**TASK OBJECTIVE**: Gather the lines below that include the string "range", copying each in full.

**SOURCE MATERIAL**:
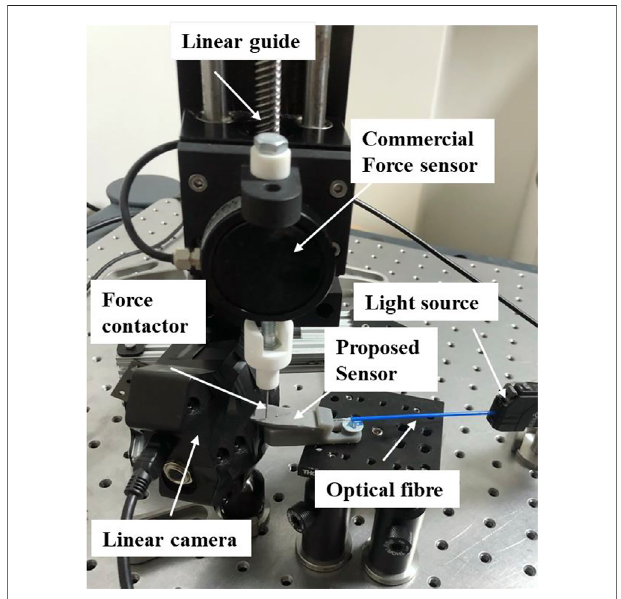
FIGURE 7 | The experimental setup consists of a light source, a force contactor, the proposed sensors, a motorized linear guide, a load cell force sensor and a linear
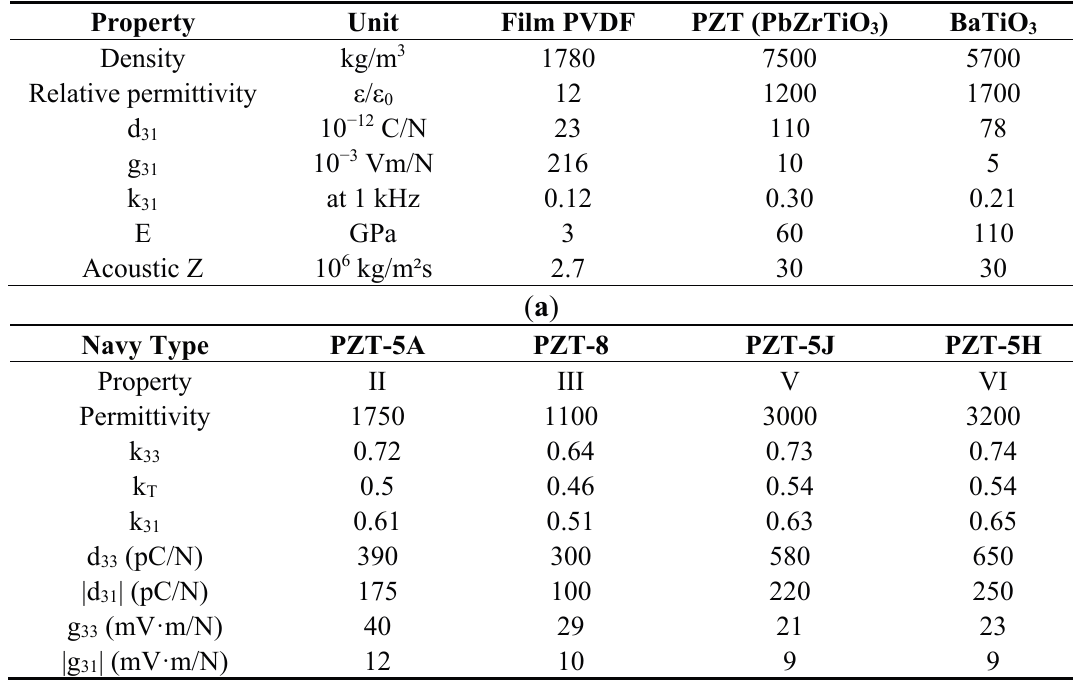
Table 1. ( a ) Properties of different piezoelectric materials; ( b ) Properties of different PZT types. Property Unit Film PVDF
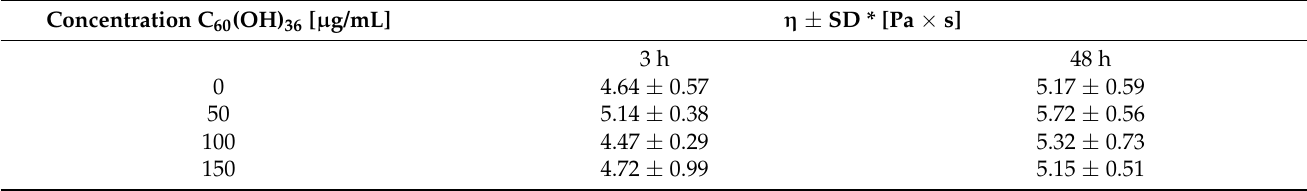
Table 4. Values of η determined using Tempamine in a suspension of erythrocytes incubated with C 60 (OH) 36 in the concentration range of 0–150 µ g/mL for 3 and 48 h at 37 ◦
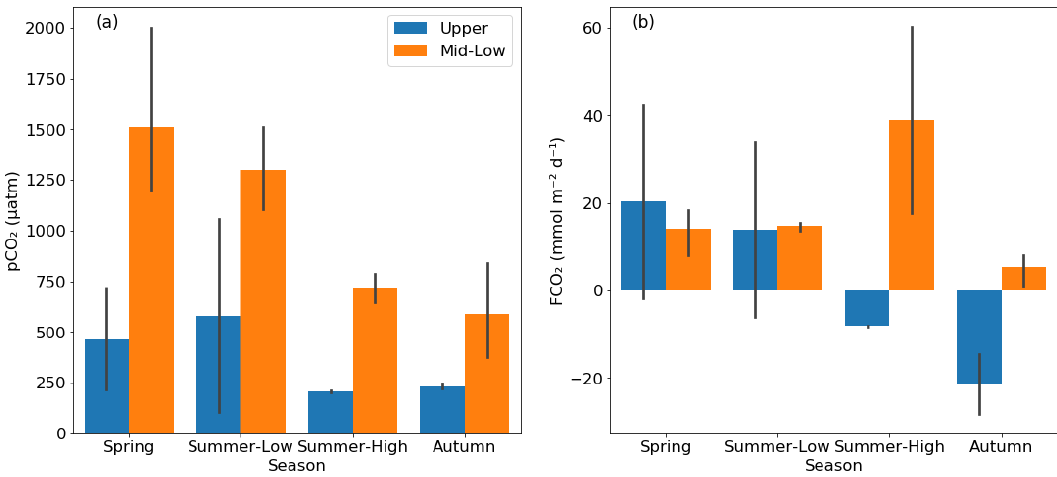
Figure 4. The bar charts showing the pCO 2 ( a ) and FCO 2 ( b ) pattern in different seasons between the upper reaches and the middle-lower reaches in reservoirs. The grey error bars show the range of 95% confidence interval.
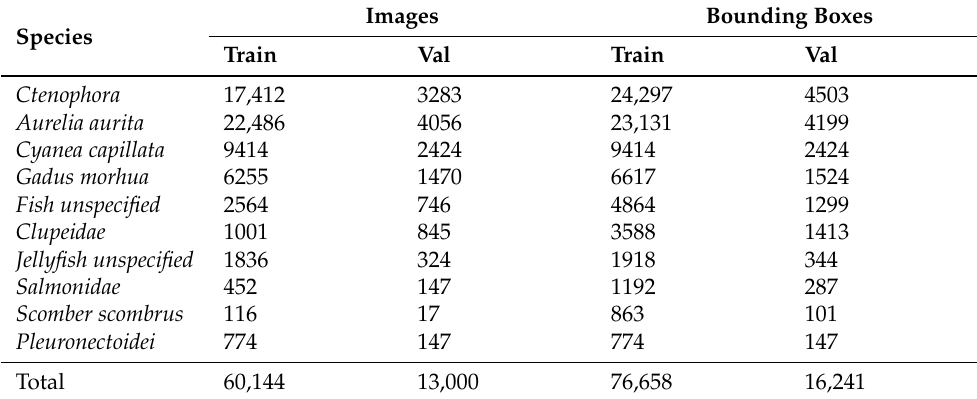
Table 2. The amount of images and bounding box annotations per category, as contained in the training and validation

**SOLUTION TO THE EXERCISE**:
Table 4. Values of η determined using Tempamine in a suspension of erythrocytes incubated with C 60 (OH) 36 in the concentration range of 0–150 µ g/mL for 3 and 48 h at 37 ◦
Figure 4. The bar charts showing the pCO 2 ( a ) and FCO 2 ( b ) pattern in different seasons between the upper reaches and the middle-lower reaches in reservoirs. The grey error bars show the range of 95% confidence interval.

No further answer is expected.